DATA FOR PROCESSING: Begin

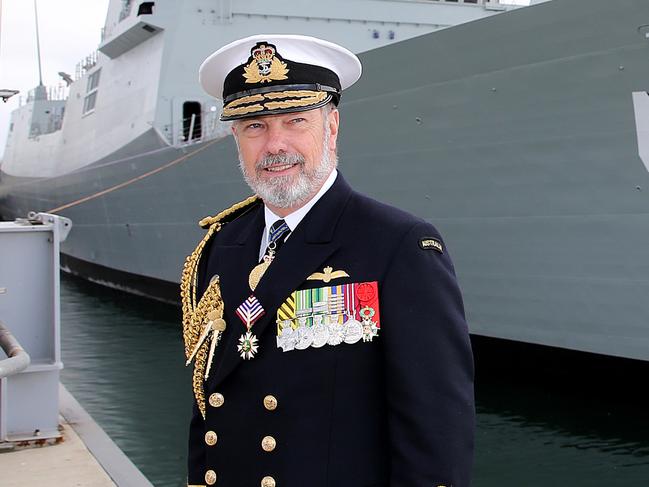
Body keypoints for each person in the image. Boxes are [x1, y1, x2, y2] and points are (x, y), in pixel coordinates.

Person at [181, 34, 475, 487]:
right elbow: (208, 403)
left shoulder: (397, 246)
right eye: (255, 126)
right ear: (236, 136)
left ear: (331, 126)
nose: (275, 145)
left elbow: (436, 430)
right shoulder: (220, 245)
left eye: (295, 121)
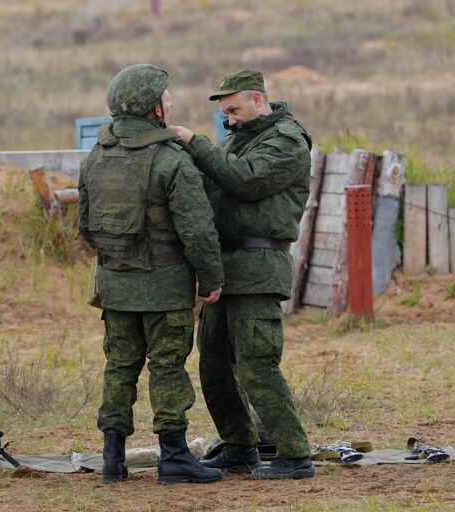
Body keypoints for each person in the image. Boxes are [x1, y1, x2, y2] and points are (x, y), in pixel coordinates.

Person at [78, 64, 225, 485]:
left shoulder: (96, 157)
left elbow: (87, 226)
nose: (172, 102)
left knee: (119, 367)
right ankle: (175, 457)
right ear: (154, 111)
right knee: (167, 368)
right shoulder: (170, 160)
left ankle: (112, 458)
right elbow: (197, 229)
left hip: (117, 287)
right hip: (166, 288)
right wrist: (211, 277)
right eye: (167, 98)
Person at [170, 68, 315, 480]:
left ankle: (294, 455)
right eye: (224, 113)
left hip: (258, 267)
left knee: (257, 363)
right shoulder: (236, 139)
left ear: (257, 99)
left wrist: (194, 142)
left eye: (233, 109)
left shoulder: (286, 140)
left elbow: (245, 180)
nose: (228, 119)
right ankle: (239, 446)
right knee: (213, 366)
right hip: (223, 268)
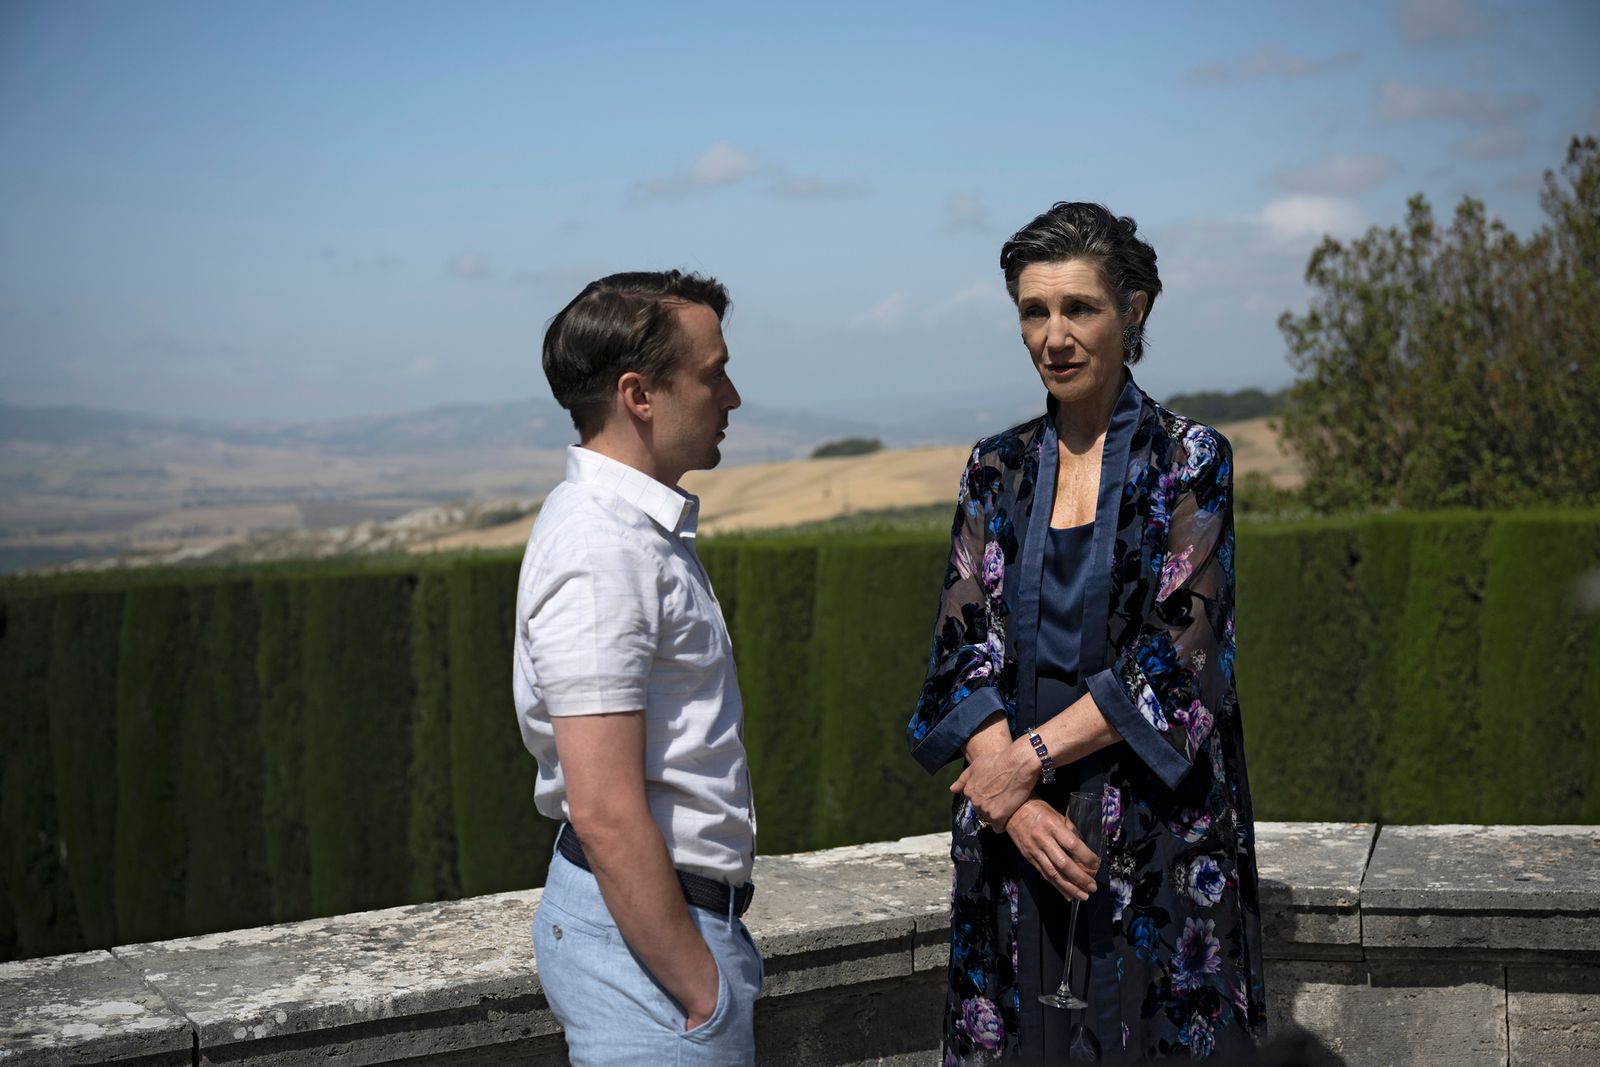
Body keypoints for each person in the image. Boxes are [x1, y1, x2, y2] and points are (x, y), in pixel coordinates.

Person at [907, 203, 1266, 1063]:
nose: (1054, 335)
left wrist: (1021, 761)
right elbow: (964, 643)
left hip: (1154, 840)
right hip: (1016, 838)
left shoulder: (1191, 460)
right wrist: (1018, 803)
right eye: (1035, 311)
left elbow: (1181, 657)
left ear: (1134, 310)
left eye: (1080, 308)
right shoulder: (995, 466)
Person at [514, 270, 761, 1066]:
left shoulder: (629, 533)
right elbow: (607, 808)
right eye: (711, 371)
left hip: (655, 945)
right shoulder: (601, 547)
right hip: (651, 961)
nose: (731, 396)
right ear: (639, 394)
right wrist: (701, 991)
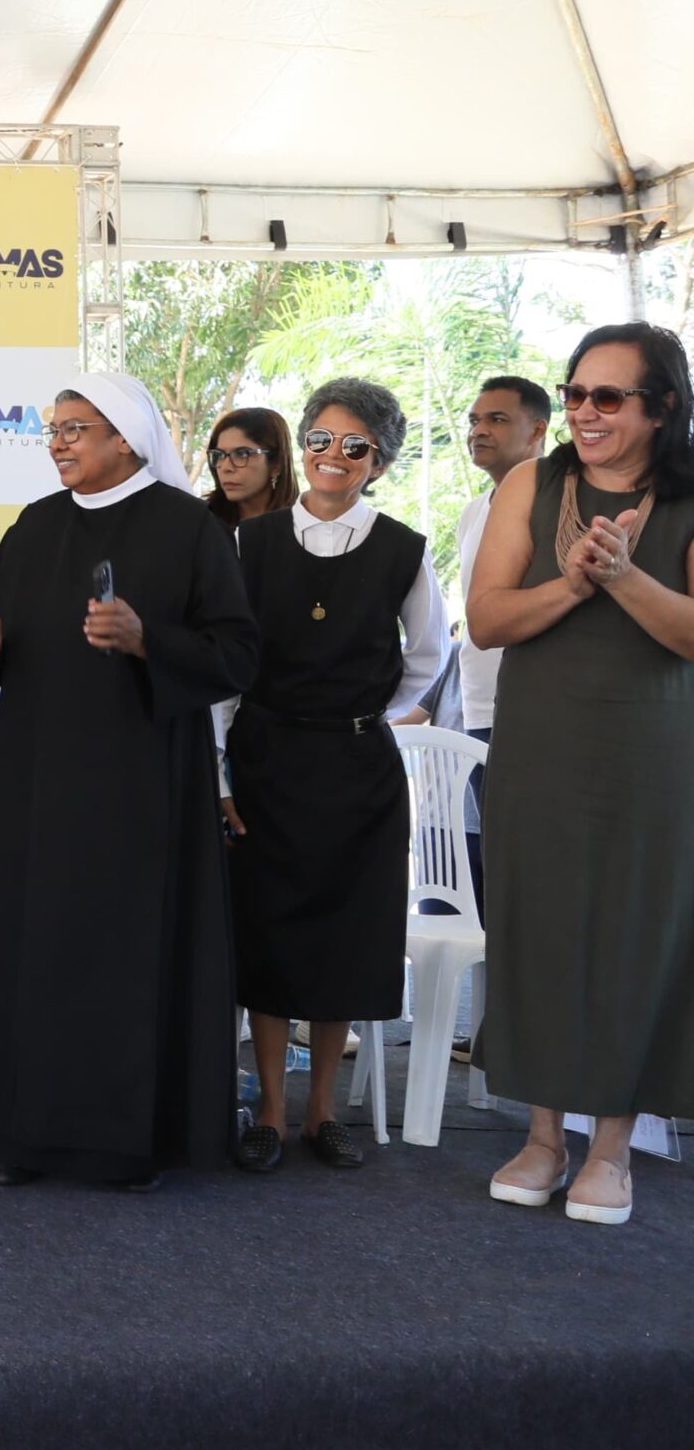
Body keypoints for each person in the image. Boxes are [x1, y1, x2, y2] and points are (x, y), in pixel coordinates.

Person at [0, 371, 258, 1191]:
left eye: (74, 429)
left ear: (125, 437)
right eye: (52, 429)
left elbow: (236, 654)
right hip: (36, 783)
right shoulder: (34, 526)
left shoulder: (189, 527)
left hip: (140, 785)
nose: (56, 442)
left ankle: (123, 1144)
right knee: (30, 950)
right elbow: (3, 637)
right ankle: (19, 1134)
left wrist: (148, 639)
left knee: (122, 957)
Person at [469, 322, 694, 1227]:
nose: (585, 412)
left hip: (654, 750)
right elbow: (487, 619)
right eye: (574, 394)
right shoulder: (532, 482)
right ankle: (543, 1137)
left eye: (608, 396)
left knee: (632, 936)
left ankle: (611, 1150)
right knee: (540, 930)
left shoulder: (687, 492)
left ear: (662, 407)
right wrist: (572, 582)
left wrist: (624, 575)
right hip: (541, 743)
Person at [217, 378, 444, 1173]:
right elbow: (225, 670)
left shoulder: (403, 548)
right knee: (269, 931)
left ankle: (323, 1112)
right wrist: (220, 773)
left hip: (356, 766)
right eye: (319, 439)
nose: (333, 456)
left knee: (346, 935)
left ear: (378, 460)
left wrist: (365, 709)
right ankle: (271, 1111)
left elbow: (429, 659)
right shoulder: (250, 542)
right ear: (302, 446)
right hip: (266, 760)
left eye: (355, 446)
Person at [450, 375, 549, 922]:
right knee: (491, 871)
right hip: (478, 712)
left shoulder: (557, 502)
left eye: (497, 419)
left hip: (535, 712)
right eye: (474, 420)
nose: (479, 430)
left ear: (538, 430)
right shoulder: (473, 511)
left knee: (532, 875)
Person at [202, 408, 301, 530]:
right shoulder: (201, 522)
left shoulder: (304, 525)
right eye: (219, 455)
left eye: (241, 454)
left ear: (276, 464)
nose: (225, 467)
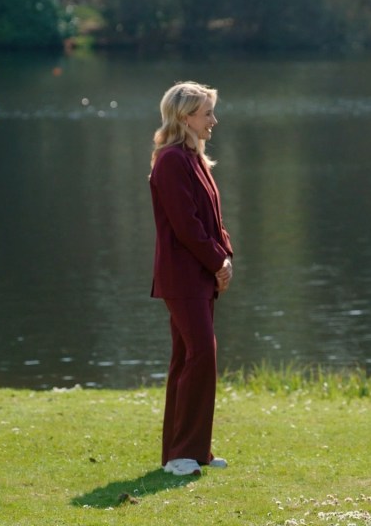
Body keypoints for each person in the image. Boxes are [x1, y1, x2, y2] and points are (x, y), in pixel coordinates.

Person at [148, 81, 234, 477]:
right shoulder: (171, 161)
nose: (213, 120)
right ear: (185, 117)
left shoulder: (194, 158)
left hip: (199, 275)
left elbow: (213, 220)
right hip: (182, 277)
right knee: (201, 355)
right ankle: (181, 453)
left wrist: (225, 257)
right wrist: (217, 262)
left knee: (189, 357)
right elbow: (186, 226)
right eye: (207, 114)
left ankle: (190, 451)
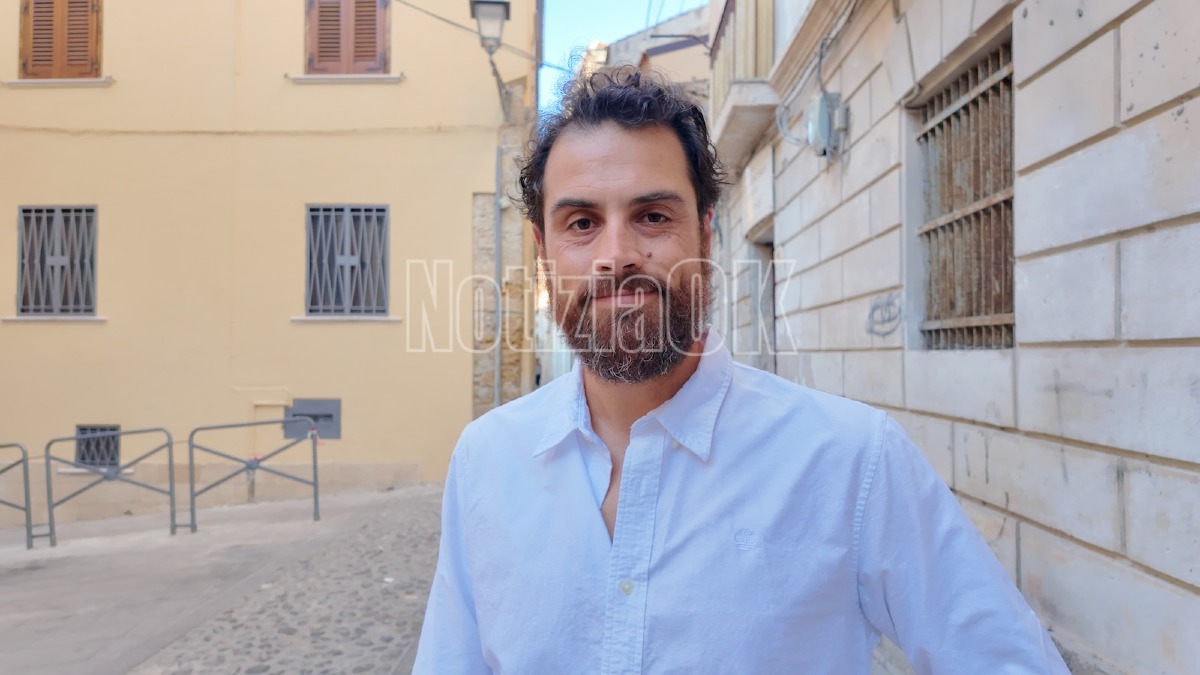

DATA FOR PROCESSING: End

## EXERCISE
Repeat the full set of records exactly, and output no pictures.

## OUTPUT
Body keypoints for each person in the image. Boxes are [x1, y1, x2, y2] and points are (x, y), in pixel coordinates.

Person at [181, 34, 475, 487]:
right elbow: (208, 403)
left shoulder: (397, 246)
right eye: (255, 126)
right ear: (236, 136)
left ear: (331, 126)
nose: (275, 145)
left elbow: (436, 430)
right shoulder: (220, 245)
left eye: (295, 121)
Body keypoints for each person in the image. Boxes are [x1, y1, x2, y2] and points are (x, y), in pixel coordinates.

Person at [78, 64, 225, 485]:
left shoulder: (96, 157)
left elbow: (87, 226)
nose: (172, 102)
left knee: (119, 367)
right ankle: (175, 457)
right ear: (154, 111)
right knee: (167, 368)
right shoulder: (170, 160)
left ankle: (112, 458)
right elbow: (197, 229)
left hip: (117, 287)
right hip: (166, 288)
right wrist: (211, 277)
right eye: (167, 98)
Person at [170, 68, 315, 480]:
left ankle: (294, 455)
right eye: (224, 113)
left hip: (258, 267)
left knee: (257, 363)
right shoulder: (236, 139)
left ear: (257, 99)
left wrist: (194, 142)
left eye: (233, 109)
left shoulder: (286, 140)
left elbow: (245, 180)
nose: (228, 119)
right ankle: (239, 446)
right knee: (213, 366)
right hip: (223, 268)
Body keypoints for each person in the image. Boxes are [x1, y1, x2, y2] and points are (x, y), in pixel coordinates.

Person at [907, 203, 1266, 1063]:
nose: (1054, 335)
left wrist: (1021, 761)
right elbow: (964, 643)
left hip: (1154, 840)
right hip: (1016, 838)
left shoulder: (1191, 460)
right wrist: (1018, 803)
right eye: (1035, 311)
left elbow: (1181, 657)
left ear: (1134, 310)
left eye: (1080, 308)
right shoulder: (995, 466)
Person at [514, 270, 761, 1066]:
left shoulder: (629, 533)
right elbow: (607, 808)
right eye: (711, 371)
left hip: (655, 945)
right shoulder: (601, 547)
right hip: (651, 961)
nose: (731, 396)
right ear: (639, 394)
right wrist: (701, 991)
Body keypoints for each person in the image. Boxes are [x1, y1, x2, y2] and points are (x, y), in pixel coordinates.

Person at [0, 371, 258, 1191]:
left eye: (74, 429)
left ear: (125, 437)
right eye: (52, 429)
left elbow: (236, 654)
right hip: (36, 783)
right shoulder: (34, 526)
left shoulder: (189, 527)
left hip: (140, 785)
nose: (56, 442)
left ankle: (123, 1144)
right knee: (30, 950)
right elbow: (3, 637)
right ankle: (19, 1134)
left wrist: (148, 639)
left knee: (122, 957)
Person at [469, 322, 694, 1227]:
nose: (585, 412)
left hip: (654, 750)
right elbow: (487, 619)
right eye: (574, 394)
right shoulder: (532, 482)
right ankle: (543, 1137)
left eye: (608, 396)
left knee: (632, 936)
left ankle: (611, 1150)
right knee: (540, 930)
left shoulder: (687, 492)
left ear: (662, 407)
right wrist: (572, 582)
left wrist: (624, 575)
right hip: (541, 743)
Person at [217, 378, 444, 1173]:
right elbow: (225, 670)
left shoulder: (403, 548)
right knee: (269, 931)
left ankle: (323, 1112)
right wrist: (220, 773)
left hip: (356, 766)
right eye: (319, 439)
nose: (333, 456)
left knee: (346, 935)
left ear: (378, 460)
left wrist: (365, 709)
right ankle: (271, 1111)
left elbow: (429, 659)
right shoulder: (250, 542)
right ear: (302, 446)
right hip: (266, 760)
left eye: (355, 446)
Person at [450, 375, 549, 922]:
right knee: (491, 871)
right hip: (478, 712)
left shoulder: (557, 502)
left eye: (497, 419)
left hip: (535, 712)
right eye: (474, 420)
nose: (479, 430)
left ear: (538, 430)
right shoulder: (473, 511)
left knee: (532, 875)
Person at [202, 408, 301, 530]:
right shoulder: (201, 522)
left shoulder: (304, 525)
right eye: (219, 455)
left eye: (241, 454)
left ear: (276, 464)
nose: (225, 467)
Body keypoints for each person in the image. Boxes are [x1, y1, x2, y2] and points are (x, y), in pixel coordinates.

Person at [148, 81, 234, 477]:
right shoulder: (171, 161)
nose: (213, 120)
right ear: (185, 117)
left shoulder: (194, 158)
left hip: (199, 275)
left elbow: (213, 220)
right hip: (182, 277)
right knee: (201, 355)
right ankle: (181, 453)
left wrist: (225, 257)
right wrist: (217, 262)
left knee: (189, 357)
right elbow: (186, 226)
right eye: (207, 114)
left ankle: (190, 451)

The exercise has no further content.